# HotSpot: Techniques for Modeling Thermal Effects at the Processor-Architecture Level

Kevin Skadron<sup>†</sup>, Mircea Stan<sup>‡</sup>, Marco Barcella<sup>‡</sup>, Amar Dwarka<sup>‡</sup>, Wei Huang<sup>‡</sup>, Yingmin Li<sup>†</sup>, Yong Ma<sup>‡</sup>, Amit Naidu<sup>†</sup>, Dharmesh Parikh<sup>†</sup>, Paolo Re<sup>‡</sup>, Garrett Rose<sup>‡</sup>, Karthik Sankaranarayanan<sup>†</sup>, Ram Suryanarayan<sup>‡</sup>, Sivakumar Velusamy<sup>†</sup>, Hao Zhang<sup>‡</sup>, Yan Zhang<sup>‡</sup>

†Dept. of Computer Science, ‡Dept. of Electrical and Computer Engineering University of Virginia Charlottesville, VA 22904 skadron@cs.virginia.edu or mircea@virginia.edu

#### Abstract

This paper describes a thermal-modeling approach that is easy to use and computationally efficient for modeling thermal effects and thermal-management techniques at the processor architecture level. Our approach models thermal behavior of the die and its package as a circuit of thermal resistances and capacitances that correspond to functional blocks at the architecture level. This yields a simple model that still accounts for heating in individual architecture-level blocks, while also capturing heat flow among blocks and through the package.

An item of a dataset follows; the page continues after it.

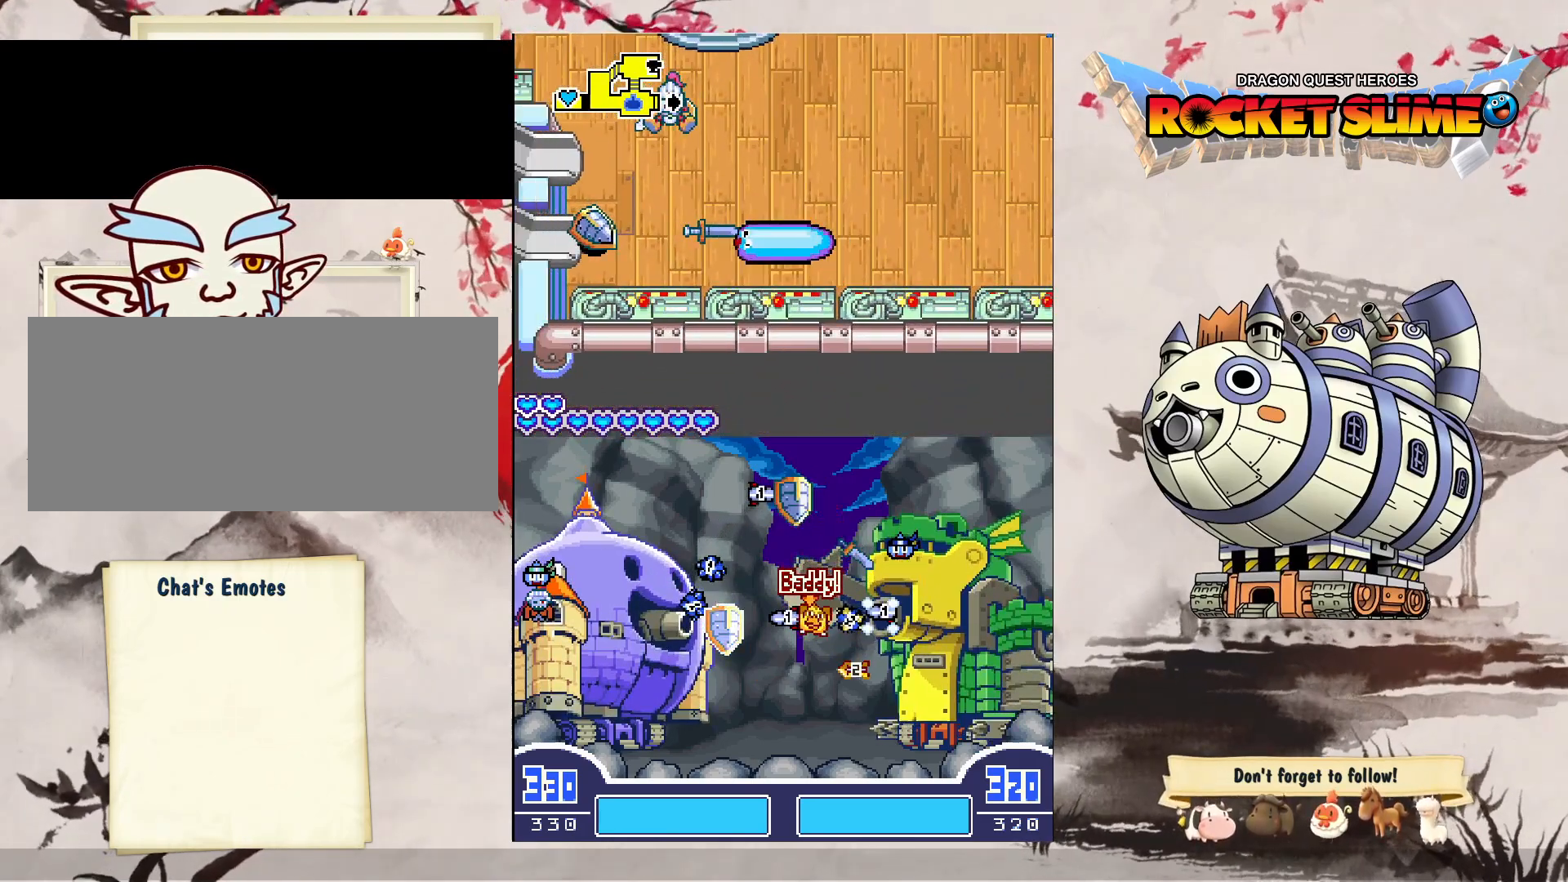
{"dt_ms": 500, "buttons": [], "left_stick": "center", "right_stick": "center", "events": [[233, "Y", "up"]]}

A model like this that can be integrated with cyclelevel microarchitecture simulators is needed, because the architecture community has demonstrated growing interest in thermal management, but currently lacks any way to model on-chip temperatures in a tractable way.

# 1. Introduction

Many analysts suggest that increasing power density and resulting difficulties in managing on-chip temperatures are some of the most urgent obstacles to continued scaling of VLSI systems within the next five to ten years. Just as has been done before for power-aware computing, "temperature-aware" computing must be approached not just from the packaging community, but also the VLSI and processor-architecture communities. In particular the solutions developed by the VLSI and architecture communities are often synergistic and typically require cooperation. Circuit techniques can reduce heat dissipation for all circuits of a particular style, while processor-architecture solutions can often use global, runtime knowledge to change the behavior of large portions of the processor. There is growing interest in architecture-level solutions, as evidenced by recent work on fetch throttling and dynamic voltage scaling in response to thermal stress [2, 7, 12]. Yet the architecture community is currently completely lacking a way to model temperature at any level of granularity other than low-level circuits! As earlier work [12] using even a very simple thermal model showed, the accuracy of thermal modeling has a substantial effect on the accuracy of thermal-management studies at the processor-architecture level and the conclusions they draw. Without this essential modeling capability, architecture researchers are limited to crude and inaccurate estimation techniques and are unable to effectively develop and evaluate techniques for thermal management.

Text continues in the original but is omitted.